Sanders meldde woensdag dat „een aantal” van de in totaal 86 productielocaties zal worden gesloten. Ook zijn er arbeidsplaatsen in het geding, al zal dat aantal in Nederland „buitengewoon gering” zijn. Door de synergievoordelen en de kostenbesparingen denkt Campina Arla 1,5 cent meer per kilogram melk uit te kunnen betalen dan Europese concurrenten. De Nederlandse Melkveehouders Vakbond (NMV) was er woensdag als de kippen bij om al te hoge verwachtingen te temperen. NMV-voorzitter Peter ten Hoeve: „Het verleden heeft bewezen dat fusies niet leiden tot een hogere prijs.”

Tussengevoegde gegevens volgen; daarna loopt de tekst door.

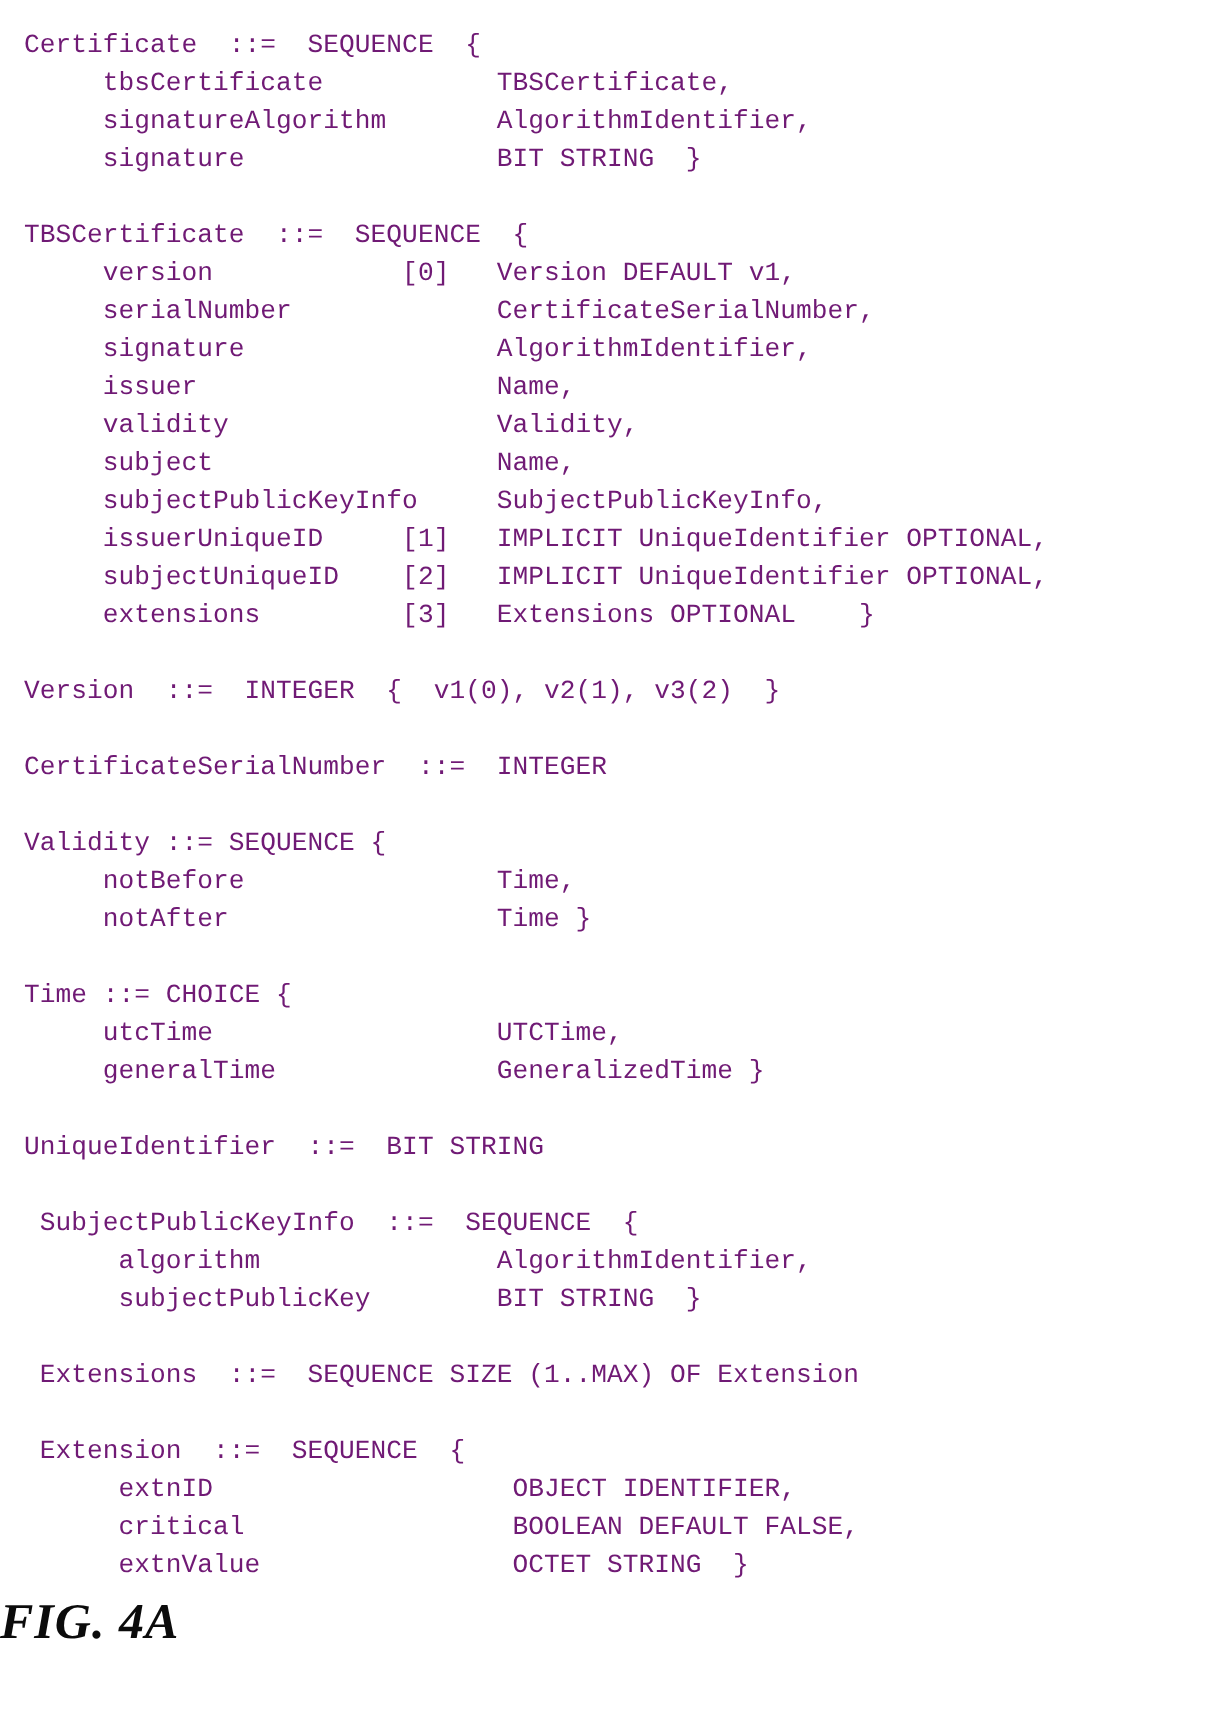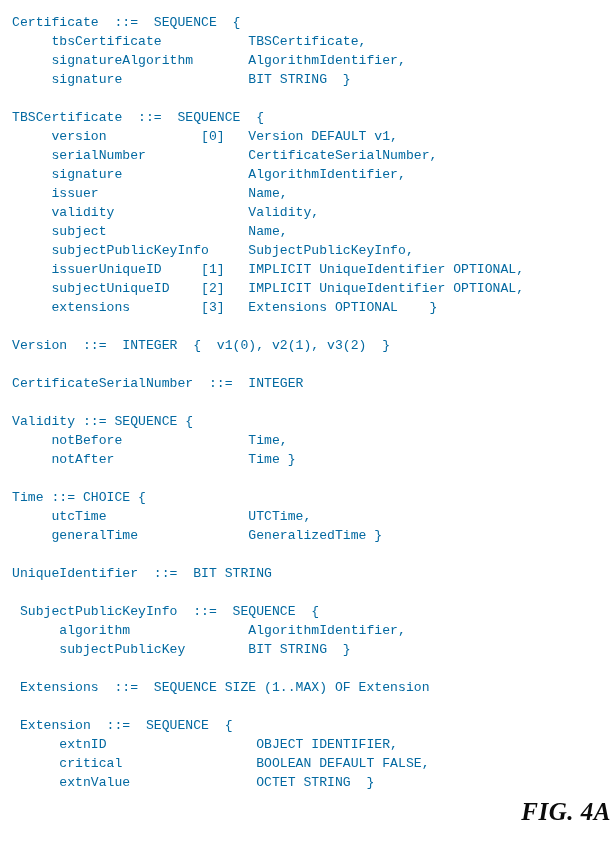"Certificate ::= SEQUENCE {" #listing { color: #0369a1 -> #701a75 }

Sanders, die als de leden de fusieplannen volgend voorjaar goedkeuren topman zal worden van Campina Arla, denkt ook met verdere uitbouw van activiteiten het nodige geld in het laatje te brengen. Ontwikkeling van nieuwe producten wordt een speerpunt. Sanders ziet kansen voor hoogwaardige, van melk gemaakte ingrediënten, bijvoorbeeld voor medicijnfabrikanten. Campina investeert 50 miljoen euro in een fabriek in Veghel die dit soort ingrediënten produceert. Verder richt het fusieconcern zijn pijlen op Azië omdat daar de groeimarkten gloren.
De toekomst zal leren of Sanders’ plan om met de Denen in zee te gaan, werkt. Lang niet alle zuivelfusies verlopen zonder pijn, integendeel. Het is de vraag of de „fusie op basis van gelijkwaardigheid” achteraf toch niet als overname door de Denen zal worden bestempeld. Campina mag in Nederland groot zijn -een nummer 1-positie in het supermarktschap- en internationaal succesvol aan de weg timmeren, de zuivelcoöperatie is simpelweg de kleinste speler in het te sluiten huwelijk. De huidige Campina-topman wil van geen gesomber horen. „Waarom heeft Arla voor ons gekozen? Omdat die coöperatie met aandacht naar ons keek. Onze kennis op het gebied van ingrediënten is groot, onze innovaties in gezondheidsproducten en desserts roepen bewondering op.” Complimenten gingen woensdag ook naar de Denen. Met de eerste liefde zit het in ieder geval wel goed.